MATERIALS PROVIDED:
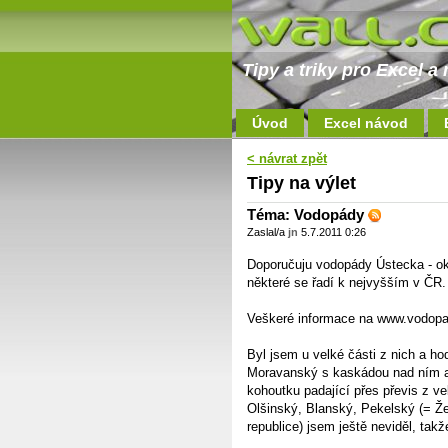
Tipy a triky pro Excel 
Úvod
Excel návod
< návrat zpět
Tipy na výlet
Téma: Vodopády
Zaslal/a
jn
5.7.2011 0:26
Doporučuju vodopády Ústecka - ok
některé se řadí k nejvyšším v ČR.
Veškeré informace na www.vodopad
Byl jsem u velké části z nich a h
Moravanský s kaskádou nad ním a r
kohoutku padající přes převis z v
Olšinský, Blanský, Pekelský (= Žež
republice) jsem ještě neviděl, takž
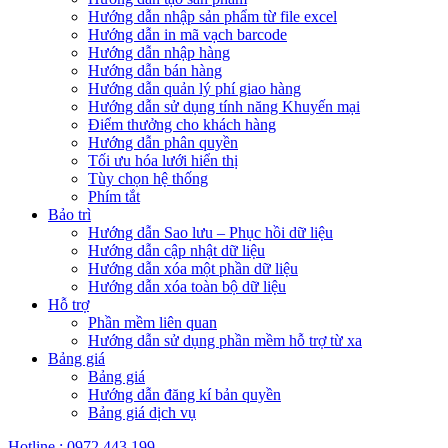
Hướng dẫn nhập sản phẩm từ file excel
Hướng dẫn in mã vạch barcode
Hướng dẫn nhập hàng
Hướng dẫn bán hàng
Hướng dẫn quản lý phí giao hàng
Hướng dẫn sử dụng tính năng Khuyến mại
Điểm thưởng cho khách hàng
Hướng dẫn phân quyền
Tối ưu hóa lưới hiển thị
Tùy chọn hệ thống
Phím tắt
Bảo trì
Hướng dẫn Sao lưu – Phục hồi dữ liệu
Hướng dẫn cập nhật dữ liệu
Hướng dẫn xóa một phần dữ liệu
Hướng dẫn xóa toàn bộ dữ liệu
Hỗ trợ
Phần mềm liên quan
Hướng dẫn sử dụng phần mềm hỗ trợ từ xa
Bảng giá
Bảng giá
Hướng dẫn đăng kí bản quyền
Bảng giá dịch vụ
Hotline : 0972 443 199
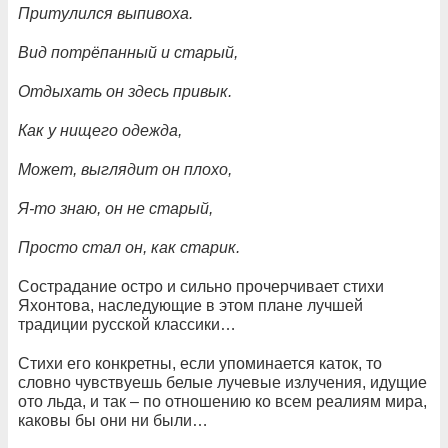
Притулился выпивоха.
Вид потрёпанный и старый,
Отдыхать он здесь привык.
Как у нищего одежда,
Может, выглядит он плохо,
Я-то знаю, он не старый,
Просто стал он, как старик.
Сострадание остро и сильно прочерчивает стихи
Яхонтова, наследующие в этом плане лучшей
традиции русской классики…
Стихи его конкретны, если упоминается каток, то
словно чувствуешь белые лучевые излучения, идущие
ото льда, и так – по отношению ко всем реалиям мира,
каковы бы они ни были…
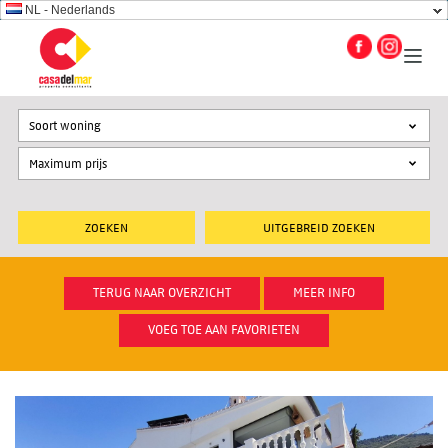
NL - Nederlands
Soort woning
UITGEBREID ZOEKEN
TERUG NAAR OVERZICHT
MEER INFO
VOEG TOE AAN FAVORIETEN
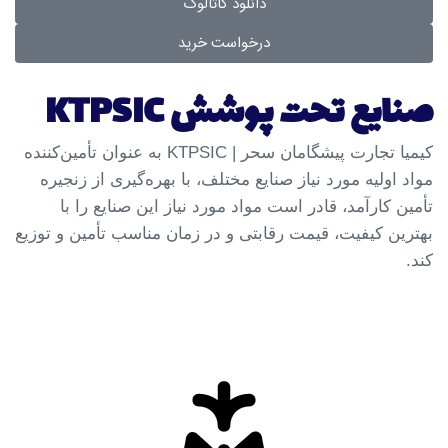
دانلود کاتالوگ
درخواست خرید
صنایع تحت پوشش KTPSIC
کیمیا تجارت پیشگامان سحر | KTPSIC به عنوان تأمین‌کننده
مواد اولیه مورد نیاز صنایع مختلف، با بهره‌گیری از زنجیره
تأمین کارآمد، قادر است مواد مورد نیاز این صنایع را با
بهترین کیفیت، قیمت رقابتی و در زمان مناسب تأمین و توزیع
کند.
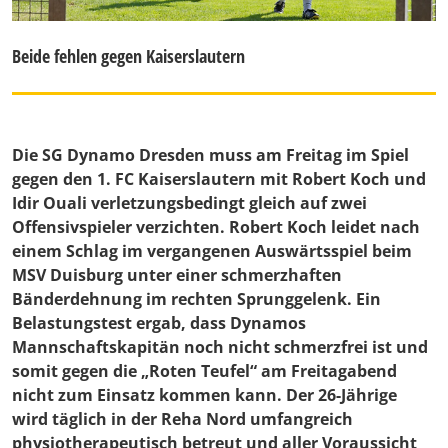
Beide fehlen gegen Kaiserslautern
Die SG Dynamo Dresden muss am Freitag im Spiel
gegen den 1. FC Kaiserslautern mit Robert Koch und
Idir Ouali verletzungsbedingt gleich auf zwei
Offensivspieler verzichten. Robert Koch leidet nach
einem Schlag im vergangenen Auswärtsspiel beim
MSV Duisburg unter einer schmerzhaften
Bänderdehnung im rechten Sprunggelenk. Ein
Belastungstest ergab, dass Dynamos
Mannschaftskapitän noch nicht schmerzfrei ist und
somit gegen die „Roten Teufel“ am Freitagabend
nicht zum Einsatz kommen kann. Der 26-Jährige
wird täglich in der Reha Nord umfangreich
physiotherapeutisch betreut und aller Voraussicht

WHAT THE TASK REQUIRES: For every line above that includes the string "jsem", copy the line.

TASK RESPONSE:
Byl jsem u velké části z nich a h
republice) jsem ještě neviděl, takž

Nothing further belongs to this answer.